The core difference has to do with the level of detail and coordination of effort involved. Smith and his colleagues in corporate IT are working very closely with NorthShore's employed physicians on every detail of implementation and meaningful use compliance. But because the affiliated physicians are not employees of the health system, there is naturally a greater detachment involved, he says.
“Let's say we offer help on medication reconciliation; one of the standards is you have to meet that standard 80 percent of the time. So we offer training, encouragement, and reports that tell them what their status is, and expect to continue to help them until the date when they'll make an application. We basically are looking at our analysis of whether we're compliant, in terms of our own functionality and ability to meet clinicians’ needs,” Smith explains.
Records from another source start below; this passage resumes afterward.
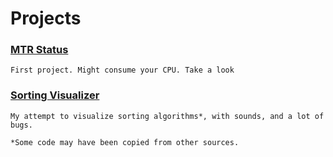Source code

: # Projects
### [MTR Status](https://yscjustin.github.io/projects/mtrstatus)
     
    First project. Might consume your CPU. Take a look

### [Sorting Visualizer](https://yscjustin.github.io/projects/sorting-visualizer)
     
    My attempt to visualize sorting algorithms*, with sounds, and a lot of bugs.
    
    *Some code may have been copied from other sources.

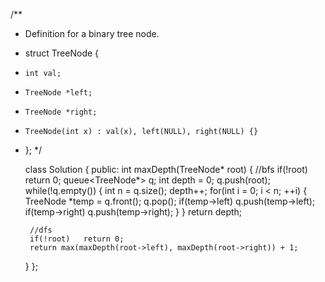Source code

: /**
 * Definition for a binary tree node.
 * struct TreeNode {
 *     int val;
 *     TreeNode *left;
 *     TreeNode *right;
 *     TreeNode(int x) : val(x), left(NULL), right(NULL) {}
 * };
 */
    
    class Solution {
    public:
    int maxDepth(TreeNode* root) {
        //bfs
        if(!root)   return 0;
        queue<TreeNode*> q;
        int depth = 0;
        q.push(root);
        while(!q.empty())
        {
            int n = q.size();
            depth++;
            for(int i = 0; i < n; ++i)
            {
                TreeNode *temp = q.front();
                q.pop();
                if(temp->left)  q.push(temp->left);
                if(temp->right) q.push(temp->right);
            }
        }
        return depth;

        //dfs
        if(!root)   return 0;
        return max(maxDepth(root->left), maxDepth(root->right)) + 1;
    }
    };
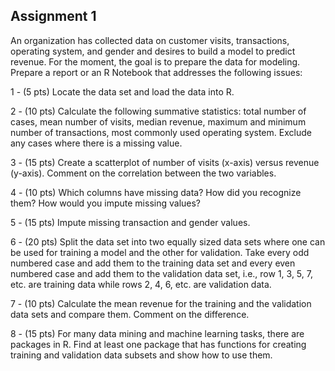 ## Assignment 1
An organization has collected data on customer visits, transactions, operating system, and gender and desires to build a model to predict revenue. For the moment, the goal is to prepare the data for modeling. Prepare a report or an R Notebook that addresses the following issues:

1 - (5 pts) Locate the data set and load the data into R.

2 - (10 pts) Calculate the following summative statistics: total number of cases, mean number of visits, median revenue, maximum and minimum number of transactions, most commonly used operating system. Exclude any cases where there is a missing value.

3 - (15 pts) Create a scatterplot of number of visits (x-axis) versus revenue (y-axis). Comment on the correlation between the two variables.

4 - (10 pts) Which columns have missing data? How did you recognize them? How would you impute missing values?

5 - (15 pts) Impute missing transaction and gender values.

6 - (20 pts) Split the data set into two equally sized data sets where one can be used for training a model and the other for validation. Take every odd numbered case and add them to the training data set and every even numbered case and add them to the validation data set, i.e., row 1, 3, 5, 7, etc. are training data while rows 2, 4, 6, etc. are validation data.

7 - (10 pts) Calculate the mean revenue for the training and the validation data sets and compare them. Comment on the difference.

8 - (15 pts) For many data mining and machine learning tasks, there are packages in R. Find at least one package that has functions for creating training and validation data subsets and show how to use them.

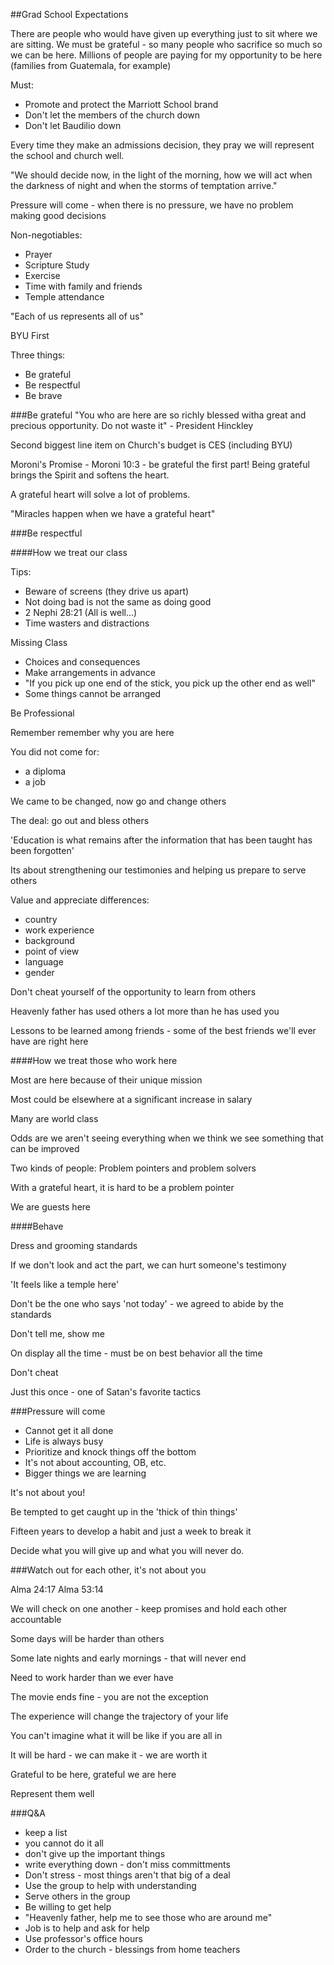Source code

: ##Grad School Expectations

There are people who would have given up everything just to sit where we are sitting.
We must be grateful - so many people who sacrifice so much so we can be here.
Millions of people are paying for my opportunity to be here (families from Guatemala, for example)

Must:
 - Promote and protect the Marriott School brand
 - Don't let the members of the church down
 - Don't let Baudilio down

Every time they make an admissions decision, they pray we will represent the school and
church well.

"We should decide now, in the light of the morning, how we will act when
the darkness of night and when the storms of temptation arrive."

Pressure will come - when there is no pressure, we have no problem making good decisions

Non-negotiables:
 - Prayer
 - Scripture Study
 - Exercise
 - Time with family and friends
 - Temple attendance

"Each of us represents all of us"

BYU First

Three things:
 - Be grateful
 - Be respectful
 - Be brave

###Be grateful
"You who are here are so richly blessed witha great and precious opportunity. Do not waste it" - President Hinckley

Second biggest line item on Church's budget is CES (including BYU)

Moroni's Promise - Moroni 10:3 - be grateful the first part! Being grateful brings the Spirit and softens the heart.

A grateful heart will solve a lot of problems.

"Miracles happen when we have a grateful heart"

###Be respectful

####How we treat our class

Tips:
 - Beware of screens (they drive us apart)
 - Not doing bad is not the same as doing good
 - 2 Nephi 28:21 (All is well...)
 - Time wasters and distractions

Missing Class
 - Choices and consequences
 - Make arrangements in advance
 - "If you pick up one end of the stick, you pick up the other end as well"
 - Some things cannot be arranged

Be Professional

Remember remember why you are here

You did not come for:
 - a diploma
 - a job

We came to be changed, now go and change others

The deal: go out and bless others

'Education is what remains after the information that has been taught has been forgotten'

Its about strengthening our testimonies and helping us prepare to serve others

Value and appreciate differences:
 - country
 - work experience
 - background
 - point of view
 - language
 - gender

Don't cheat yourself of the opportunity to learn from others

Heavenly father has used others a lot more than he has used you

Lessons to be learned among friends - some of the best friends we'll ever have are right here

####How we treat those who work here

Most are here because of their unique mission

Most could be elsewhere at a significant increase in salary

Many are world class

Odds are we aren't seeing everything when we think we see something that can be improved

Two kinds of people: Problem pointers and problem solvers

With a grateful heart, it is hard to be a problem pointer

We are guests here

####Behave

Dress and grooming standards

If we don't look and act the part, we can hurt someone's testimony

'It feels like a temple here'

Don't be the one who says 'not today' - we agreed to abide by the standards

Don't tell me, show me

On display all the time - must be on best behavior all the time

Don't cheat

Just this once - one of Satan's favorite tactics

###Pressure will come

 - Cannot get it all done
 - Life is always busy
 - Prioritize and knock things off the bottom
 - It's not about accounting, OB, etc.
 - Bigger things we are learning

It's not about you!

Be tempted to get caught up in the 'thick of thin things'

Fifteen years to develop a habit and just a week to break it

Decide what you will give up and what you will never do.

###Watch out for each other, it's not about you

Alma 24:17 
Alma 53:14

We will check on one another - keep promises and hold each other accountable

Some days will be harder than others

Some late nights and early mornings - that will never end

Need to work harder than we ever have

The movie ends fine - you are not the exception

The experience will change the trajectory of your life

You can't imagine what it will be like if you are all in

It will be hard - we can make it - we are worth it

Grateful to be here, grateful we are here

Represent them well


###Q&A

 - keep a list
 - you cannot do it all
 - don't give up the important things
 - write everything down - don't miss committments
 - Don't stress - most things aren't that big of a deal
 - Use the group to help with understanding
 - Serve others in the group
 - Be willing to get help
 - "Heavenly father, help me to see those who are around me"
 - Job is to help and ask for help
 - Use professor's office hours
 - Order to the church - blessings from home teachers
The affiliated physicians can then turn to NorthShore for advice and tips, but will have to follow through on their own in terms of the details of implementation.
This is pretty much the pattern being played out nationwide, as CIOs prioritize their levels of involvement with salaried and non-salaried physicians in their organizations’ orbits. Like Smith, most CIOs are caught between and among competing priorities. These are the need to optimize their own internal hospital processes, the desire to help both types of physicians, and the complex politics of working with independent-and independent-minded-non-salaried physicians.
WE OFFER TRAINING, ENCOURAGEMENT, AND REPORTS THAT TELL THEM WHAT THEIR STATUS IS, AND EXPECT TO CONTINUE TO HELP THEM UNTIL THE DATE WHEN THEY'LL MAKE AN APPLICATION.-THOMAS SMITH
NEW APPROACHES
Having to focus and prioritize is especially important for organizations like the three-hospital, integrated Sinai Health System in Chicago, which with large Medicaid and uncompensated care populations, is always short on resources. At Sinai, vice president and CIO Peter Ingram is working intensely right now to get both the hospital and medical group of the health system qualified for meaningful use in 2011.